As the main banker to the government and state enterprises, Bank of Ceylon's credit exposure to the state sector remained high at 42 percent of loans and 28 percent of assets at the end of the 2007 financial year in December.

But it was lower than the 48.9 percent of loans and 31 percent of assets in 2006.

In addition, holdings of government securities (including restructuring bonds) accounted for a further 17 percent of assets at the end December 2007, compared with 15 percent of assets for the six systemically important banks.

Off-balance sheet exposure to the state sector represented 35 percent of commitments and contingencies and 11 percent of asset by December 2007.

Fitch says the exposure is to some extent because of Bank of Ceylon financing of petroleum imports.

Non performing loans (NPLs) in the non-state sector had fallen substantially to 7.4 percent at the end of 2007 from 13.0 percent at the end of 2006 on better recoveries but had risen to 8.8 percent at the end of the first half of 2008.

Fitch says the trend was noted across the industry in the face of a "challenging macro-economic environment," and the bank's management has said that it adheres to the more stringent regulatory classification standards effective from 2008.

Profitability measured by return on assets (ROA) had dipped to 0.8 percent in 2007.

"Profitability is constrained by rising interest costs, lower than average yields, high taxes and operating costs," Fitch said.

Fitch says the bank benefits from its significant state sector exposure in terms of capital adequacy.

Core capital adequacy stood at stood at 10.62 percent and total capital adequacy was at 11.60 percent at the end of the first half of 2008 under the Basel II regime effective in 2008.

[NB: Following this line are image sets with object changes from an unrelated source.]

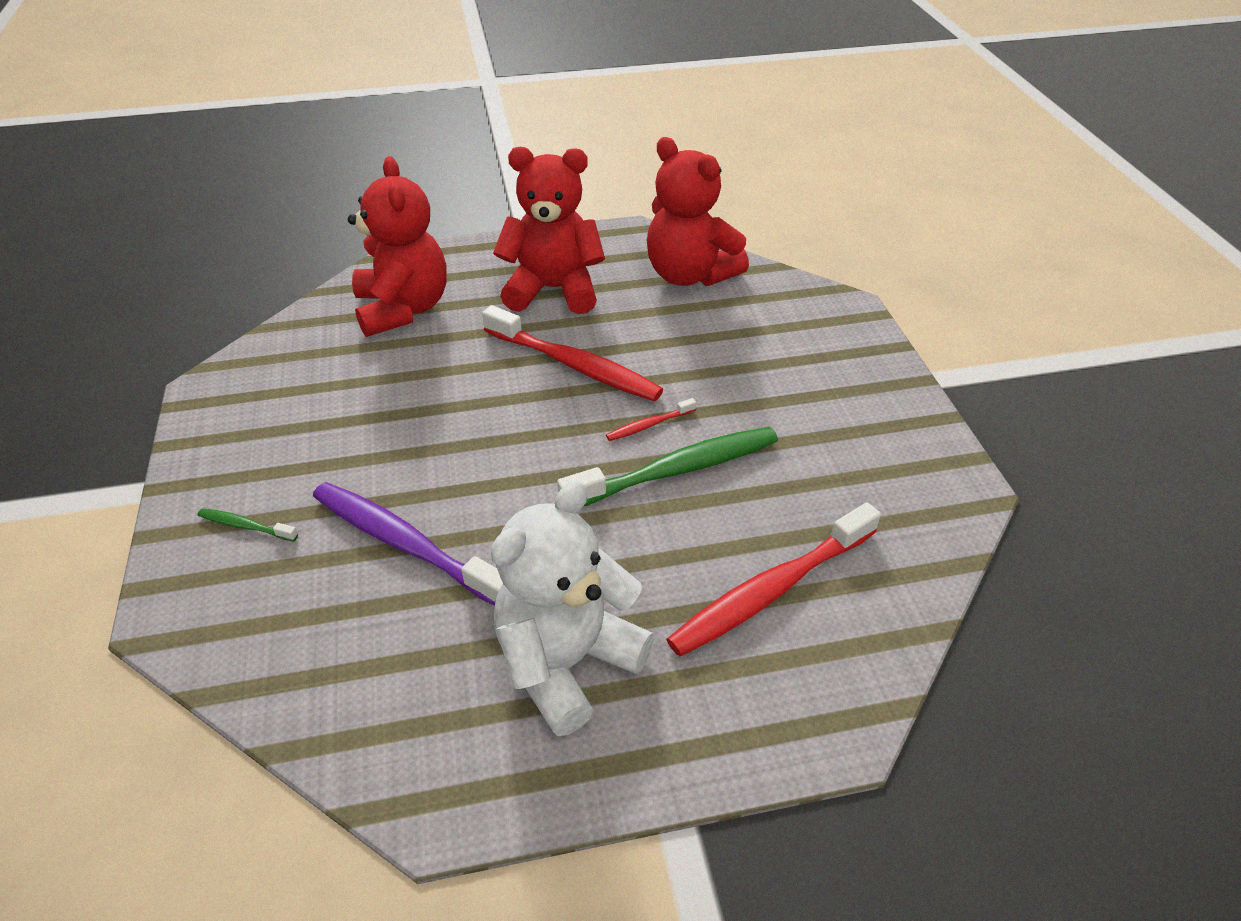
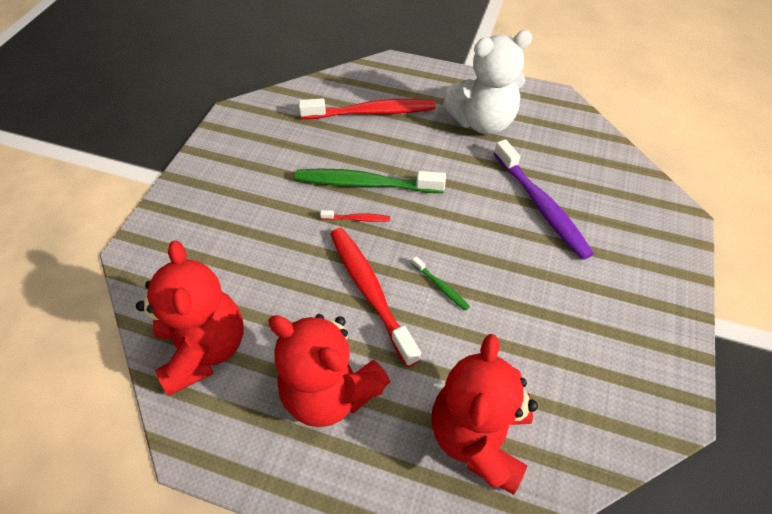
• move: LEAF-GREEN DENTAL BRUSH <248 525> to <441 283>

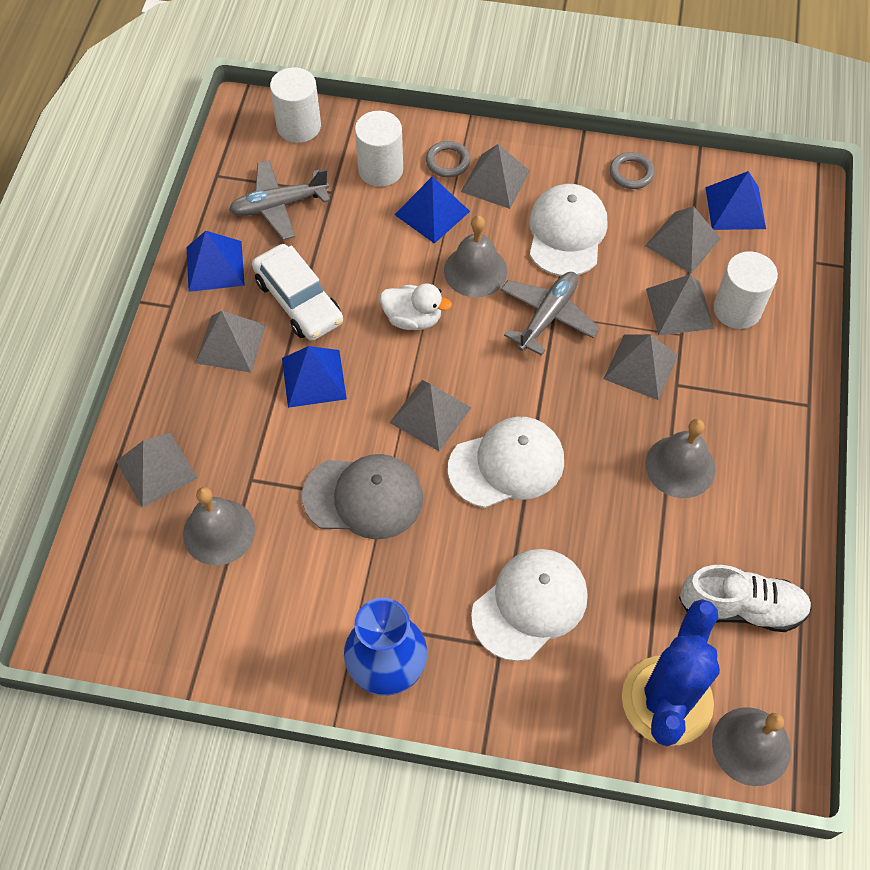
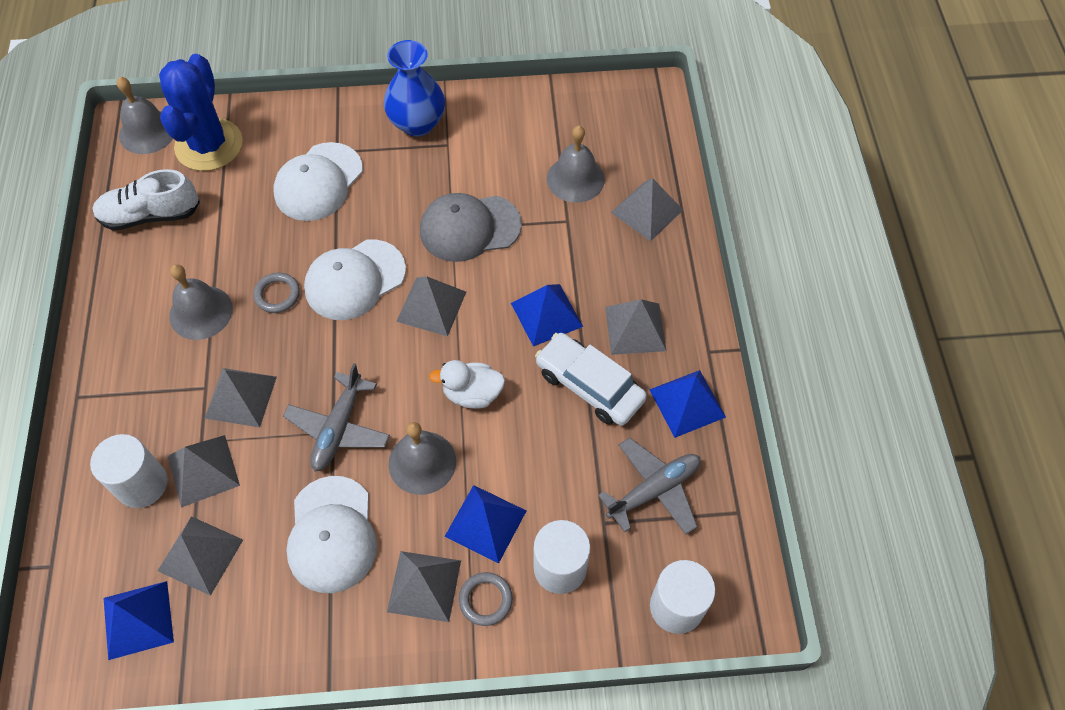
• move: GRAY HOOP <632 170> to <276 293>

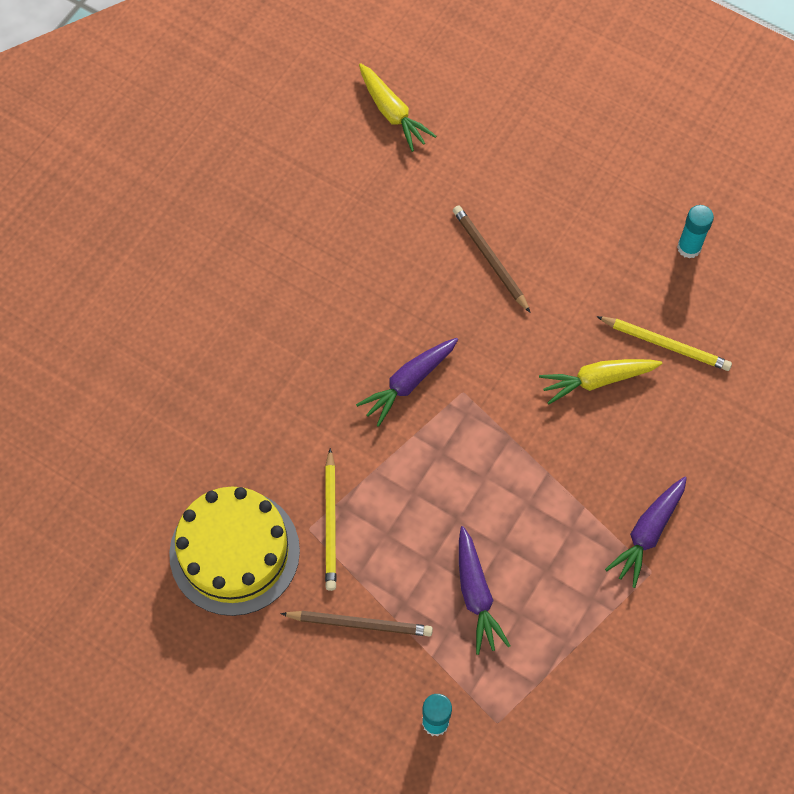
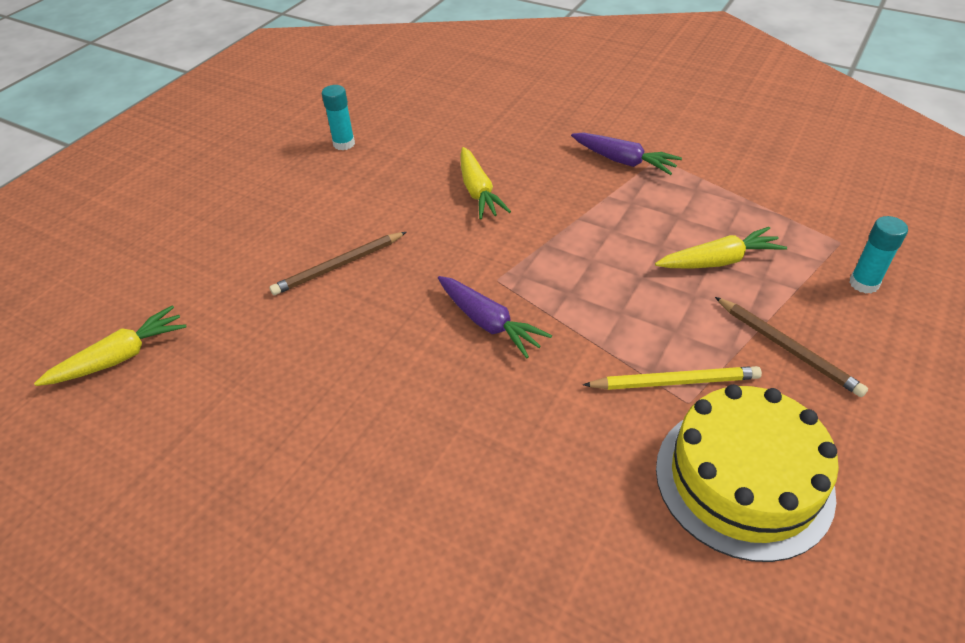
• delete: YELLOW WOODEN PENCIL <664 343>
• recolor: VIOLET ROOT VEGETABLE <484 590> to YELLOW ROOT VEGETABLE <721 247>
• rotate: DARK BROWN WOODEN PENCIL <356 623> = <791 347> 135 degrees clockwise

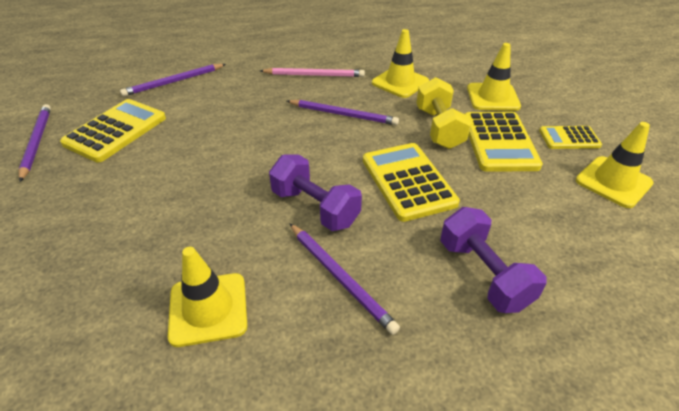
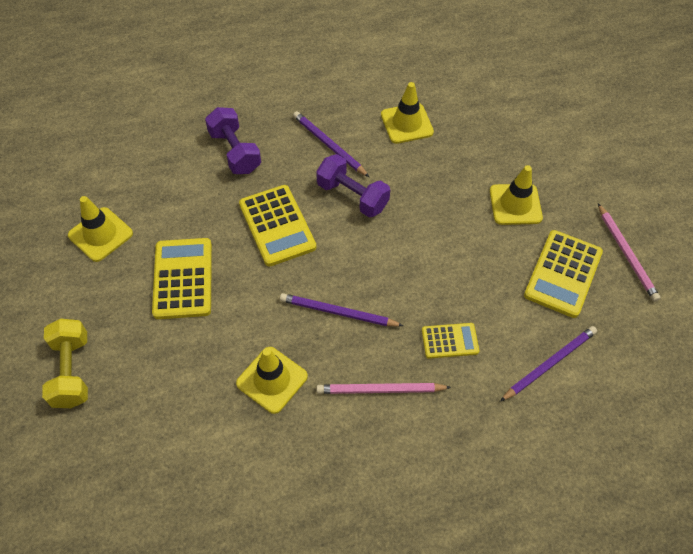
• move: YELLOW ROAD CONE <494 77> to <516 195>
• move: YELLOW HAND WEIGHT <443 113> to <65 363>
• recolor: VIOLET WOODEN PENCIL <35 143> to ROSY WOODEN PENCIL <629 252>
• move: YELLOW ADDING MACHINE <570 137> to <450 341>

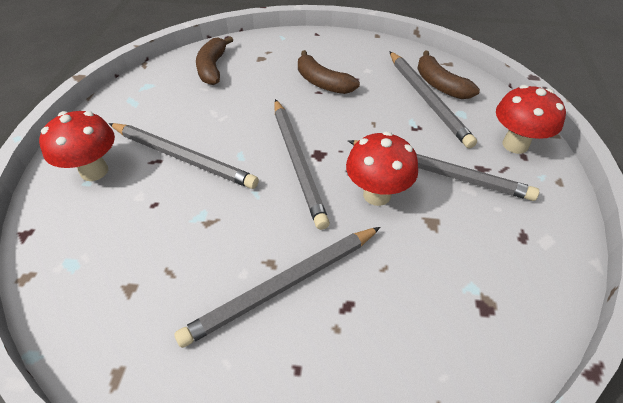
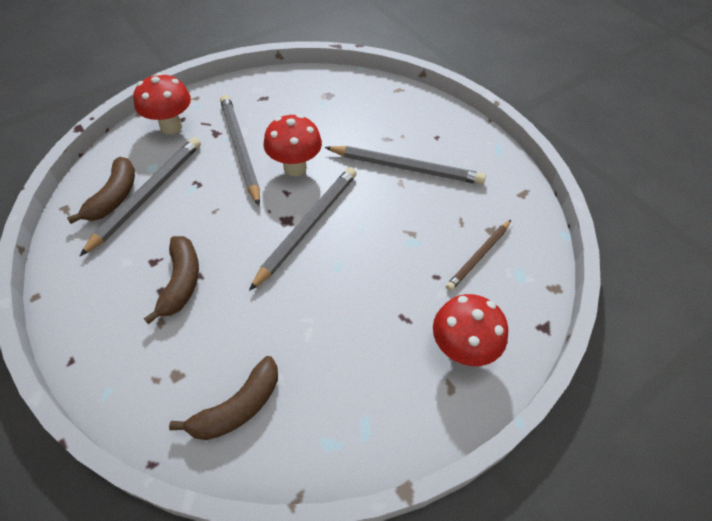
• delete: GRAY WOODEN PENCIL <184 156>
• insert: DARK BROWN WOODEN PENCIL <478 255>

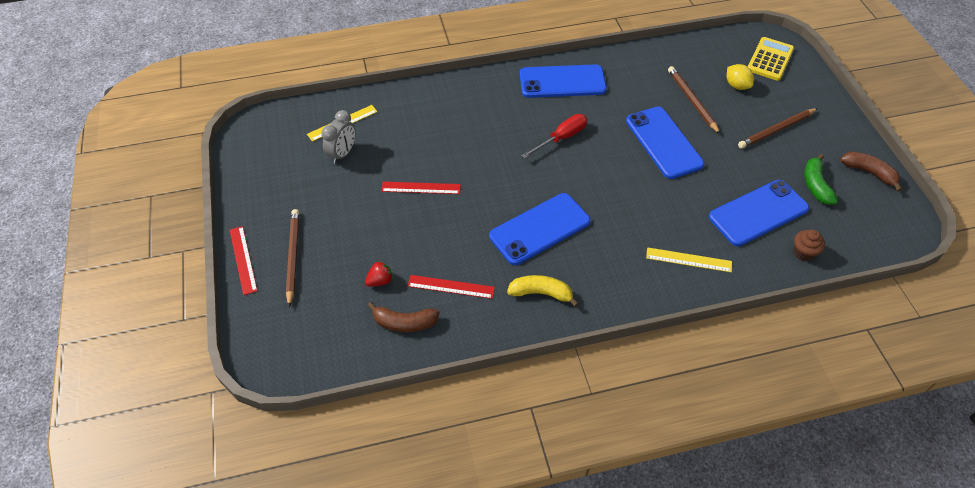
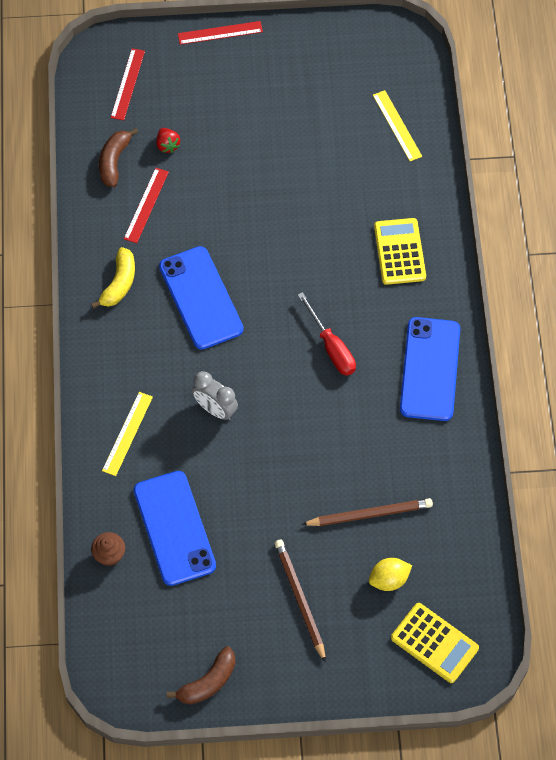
• delete: COBALT MOBILE PHONE <665 143>
• move: GRAY BEDSIDE CLOCK <339 137> to <215 395>
• delete: LEAF-GREEN BANANA <821 179>
• move: SCARLET RULER <421 188> to <128 84>
• delete: DARK BROWN WOODEN PENCIL <292 258>
• insert: YELLOW ADDING MACHINE <400 251>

Equity increased with a one billion rupee injection and higher profit retention.

Net NPL to equity ratio improved to 20 percent at the end of 2007, but declined to 30.5 percent by the first half of 2008 due to a weakening economic environment.

Bank of Ceylon was started in 1939, and nationalised in 1961 and is the largest licensed commercial bank in Sri Lanka accounting for 17.7 percent of banking system assets by end-2007. It has 307 branches including three overseas branches.